When it comes to Internet voting, Gov. George Pataki of New York and Gray Davis of California have a similar message: Proceed with caution.
"We want to accelerate the pace of Internet voting," Davis said. But he stipulated that "we need to develop a secure, reliable system" before offering voters online ballots. Davis predicted that Californians would be voting via Internet within five to seven years, though some Internet executives expect it to come a lot sooner.
Speaking via satellite to a symposium on the future of Internet Voting co-sponsored by the Brookings Institution and Cisco Systems Inc. last week, both governors cited progress in moving forward with voting online in New York and California. Pataki said electronic signatures are now binding in New York, and California passed a digital signature law in 1995.
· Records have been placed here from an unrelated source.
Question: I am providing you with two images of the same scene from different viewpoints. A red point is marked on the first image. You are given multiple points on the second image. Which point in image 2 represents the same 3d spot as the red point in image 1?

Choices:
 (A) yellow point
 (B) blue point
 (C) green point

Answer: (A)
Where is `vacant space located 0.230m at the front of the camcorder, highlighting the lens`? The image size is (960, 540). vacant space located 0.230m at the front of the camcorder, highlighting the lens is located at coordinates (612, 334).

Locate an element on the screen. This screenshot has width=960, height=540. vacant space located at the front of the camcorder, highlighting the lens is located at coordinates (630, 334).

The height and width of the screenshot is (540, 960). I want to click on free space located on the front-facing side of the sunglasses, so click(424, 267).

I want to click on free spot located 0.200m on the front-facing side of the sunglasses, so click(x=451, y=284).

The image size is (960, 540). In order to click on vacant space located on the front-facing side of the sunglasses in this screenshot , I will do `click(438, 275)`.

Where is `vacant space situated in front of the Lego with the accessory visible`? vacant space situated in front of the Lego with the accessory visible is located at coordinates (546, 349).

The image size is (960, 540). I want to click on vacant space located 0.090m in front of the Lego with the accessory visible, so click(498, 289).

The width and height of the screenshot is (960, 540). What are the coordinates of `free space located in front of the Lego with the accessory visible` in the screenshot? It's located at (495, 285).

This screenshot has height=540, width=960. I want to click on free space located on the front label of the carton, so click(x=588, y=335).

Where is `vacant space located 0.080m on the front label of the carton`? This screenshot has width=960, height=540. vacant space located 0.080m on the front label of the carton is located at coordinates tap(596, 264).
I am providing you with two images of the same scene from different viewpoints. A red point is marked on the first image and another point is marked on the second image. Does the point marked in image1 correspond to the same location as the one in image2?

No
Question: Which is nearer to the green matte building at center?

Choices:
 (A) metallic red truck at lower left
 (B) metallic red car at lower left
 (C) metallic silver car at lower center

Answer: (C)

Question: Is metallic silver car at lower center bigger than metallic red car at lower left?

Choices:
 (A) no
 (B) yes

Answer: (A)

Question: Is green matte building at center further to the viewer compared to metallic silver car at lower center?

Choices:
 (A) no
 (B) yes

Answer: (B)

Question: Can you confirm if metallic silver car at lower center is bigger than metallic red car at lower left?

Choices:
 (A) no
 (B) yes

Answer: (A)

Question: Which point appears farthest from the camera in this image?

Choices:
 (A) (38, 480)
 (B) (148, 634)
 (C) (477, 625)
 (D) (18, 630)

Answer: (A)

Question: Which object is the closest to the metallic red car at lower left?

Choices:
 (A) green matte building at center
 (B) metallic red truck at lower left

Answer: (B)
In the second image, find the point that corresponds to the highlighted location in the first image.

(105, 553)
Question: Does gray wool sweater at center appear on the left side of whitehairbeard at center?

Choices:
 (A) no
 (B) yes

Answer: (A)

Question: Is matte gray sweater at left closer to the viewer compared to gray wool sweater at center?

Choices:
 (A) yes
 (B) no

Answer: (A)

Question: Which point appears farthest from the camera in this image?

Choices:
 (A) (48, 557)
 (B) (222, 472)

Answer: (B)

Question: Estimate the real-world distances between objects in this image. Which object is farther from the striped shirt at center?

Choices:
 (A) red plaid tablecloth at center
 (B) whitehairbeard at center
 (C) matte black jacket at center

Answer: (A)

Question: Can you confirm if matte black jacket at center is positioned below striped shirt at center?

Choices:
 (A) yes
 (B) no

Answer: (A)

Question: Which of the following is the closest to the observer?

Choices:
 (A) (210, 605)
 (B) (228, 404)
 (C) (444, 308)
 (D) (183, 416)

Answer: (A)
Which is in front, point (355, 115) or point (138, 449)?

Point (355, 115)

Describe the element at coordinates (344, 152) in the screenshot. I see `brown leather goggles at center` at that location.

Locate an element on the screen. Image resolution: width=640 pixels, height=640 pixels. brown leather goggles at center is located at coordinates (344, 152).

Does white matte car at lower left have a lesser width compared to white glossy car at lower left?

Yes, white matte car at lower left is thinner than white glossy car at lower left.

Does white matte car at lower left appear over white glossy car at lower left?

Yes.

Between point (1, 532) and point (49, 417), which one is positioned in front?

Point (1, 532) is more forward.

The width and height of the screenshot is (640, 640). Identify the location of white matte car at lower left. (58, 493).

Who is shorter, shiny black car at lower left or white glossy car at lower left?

The governors were joined by a panel of state and federal election officials, voting software providers and representatives of high-tech business and advocacy groups who came together to discuss the mechanics and dilemmas of Internet voting. There was no agreement on exactly how or when Internet voting will be widely available, but most echoed Pataki's statement that "the thrust will not be from the federal government but from the states."
States are just getting their feet wet with online voting. Alaska held a Republican Party straw poll Monday. Arizona is scheduled to hold the first binding election with online votes, a Democratic primary, March 7 through March 10, though a federal lawsuit was filed by the Virginia-based Voting Integrity Project last Friday in order to block the election. The group says that a large number of voters, especially minorities and the poor, would be hurt by lack of access to the Internet.
Other trials are underway. The Department of Defense is conducting a pilot program with 250 voters from four states: Florida, South Carolina, Texas and Utah. These voters, most of whom are military personnel living overseas, will cast online ballots in the 2000 presidential election.
John Chambers, panelist and CEO of Cisco Systems, predicted that the vast majority of states will have Internet voting options by 2004.
Panelist Anthony Corrado, a Colby College government professor, said that in addition to implementing laws and election rules for Internet voting, states would also need to take up the charge of making sure the "digital divide" doesn't widen and that Internet voting does not discourage those who don't have access to a computer or aren't computer-savvy.
"States will have to get involved in expanding access," Corrado said. "It is appropriately a state-level responsibility."
While training for the computer-illiterate may be necessary if elections someday go to an all-online format, Pataki doubted that would happen. "Don't expect Net voting to replace going to the ballot box," he said. "I don't think anyone thinks it will replace voting at the firehouse."